TASK TO CARRY OUT | Please output all of the items below, reproducing each line without any change.

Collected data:
===
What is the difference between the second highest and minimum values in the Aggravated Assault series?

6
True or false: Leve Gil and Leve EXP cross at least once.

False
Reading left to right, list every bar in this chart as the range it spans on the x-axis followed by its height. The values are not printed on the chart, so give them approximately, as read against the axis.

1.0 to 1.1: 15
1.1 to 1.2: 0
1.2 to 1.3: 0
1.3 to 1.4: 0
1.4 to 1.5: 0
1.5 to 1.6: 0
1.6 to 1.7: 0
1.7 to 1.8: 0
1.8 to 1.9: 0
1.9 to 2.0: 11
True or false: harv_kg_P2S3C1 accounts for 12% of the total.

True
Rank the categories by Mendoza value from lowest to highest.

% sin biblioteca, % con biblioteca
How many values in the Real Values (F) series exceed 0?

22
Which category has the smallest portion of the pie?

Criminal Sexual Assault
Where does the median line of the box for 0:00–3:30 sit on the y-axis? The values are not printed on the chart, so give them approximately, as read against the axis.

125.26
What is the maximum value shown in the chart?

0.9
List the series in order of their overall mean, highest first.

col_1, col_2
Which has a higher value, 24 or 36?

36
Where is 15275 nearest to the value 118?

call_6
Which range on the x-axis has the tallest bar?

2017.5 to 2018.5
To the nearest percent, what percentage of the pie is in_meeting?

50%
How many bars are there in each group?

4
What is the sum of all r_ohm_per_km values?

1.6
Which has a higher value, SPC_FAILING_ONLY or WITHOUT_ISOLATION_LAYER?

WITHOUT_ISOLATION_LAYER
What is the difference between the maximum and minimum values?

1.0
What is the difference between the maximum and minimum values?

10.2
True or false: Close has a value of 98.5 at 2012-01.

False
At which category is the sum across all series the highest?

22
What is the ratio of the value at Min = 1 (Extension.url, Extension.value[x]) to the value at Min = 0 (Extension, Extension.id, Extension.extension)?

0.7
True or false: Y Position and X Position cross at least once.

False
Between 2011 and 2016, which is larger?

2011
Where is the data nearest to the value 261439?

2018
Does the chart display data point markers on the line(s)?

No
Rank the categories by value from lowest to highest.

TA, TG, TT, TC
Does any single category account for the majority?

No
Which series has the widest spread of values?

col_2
===
EXPECTED ANSWER |
What is the difference between the second highest and minimum values in the Aggravated Assault series?

6
True or false: Leve Gil and Leve EXP cross at least once.

False
Reading left to right, list every bar in this chart as the range it spans on the x-axis followed by its height. The values are not printed on the chart, so give them approximately, as read against the axis.

1.0 to 1.1: 15
1.1 to 1.2: 0
1.2 to 1.3: 0
1.3 to 1.4: 0
1.4 to 1.5: 0
1.5 to 1.6: 0
1.6 to 1.7: 0
1.7 to 1.8: 0
1.8 to 1.9: 0
1.9 to 2.0: 11
True or false: harv_kg_P2S3C1 accounts for 12% of the total.

True
Rank the categories by Mendoza value from lowest to highest.

% sin biblioteca, % con biblioteca
How many values in the Real Values (F) series exceed 0?

22
Which category has the smallest portion of the pie?

Criminal Sexual Assault
Where does the median line of the box for 0:00–3:30 sit on the y-axis? The values are not printed on the chart, so give them approximately, as read against the axis.

125.26
What is the maximum value shown in the chart?

0.9
List the series in order of their overall mean, highest first.

col_1, col_2
Which has a higher value, 24 or 36?

36
Where is 15275 nearest to the value 118?

call_6
Which range on the x-axis has the tallest bar?

2017.5 to 2018.5
To the nearest percent, what percentage of the pie is in_meeting?

50%
How many bars are there in each group?

4
What is the sum of all r_ohm_per_km values?

1.6
Which has a higher value, SPC_FAILING_ONLY or WITHOUT_ISOLATION_LAYER?

WITHOUT_ISOLATION_LAYER
What is the difference between the maximum and minimum values?

1.0
What is the difference between the maximum and minimum values?

10.2
True or false: Close has a value of 98.5 at 2012-01.

False
At which category is the sum across all series the highest?

22
What is the ratio of the value at Min = 1 (Extension.url, Extension.value[x]) to the value at Min = 0 (Extension, Extension.id, Extension.extension)?

0.7
True or false: Y Position and X Position cross at least once.

False
Between 2011 and 2016, which is larger?

2011
Where is the data nearest to the value 261439?

2018
Does the chart display data point markers on the line(s)?

No
Rank the categories by value from lowest to highest.

TA, TG, TT, TC
Does any single category account for the majority?

No
Which series has the widest spread of values?

col_2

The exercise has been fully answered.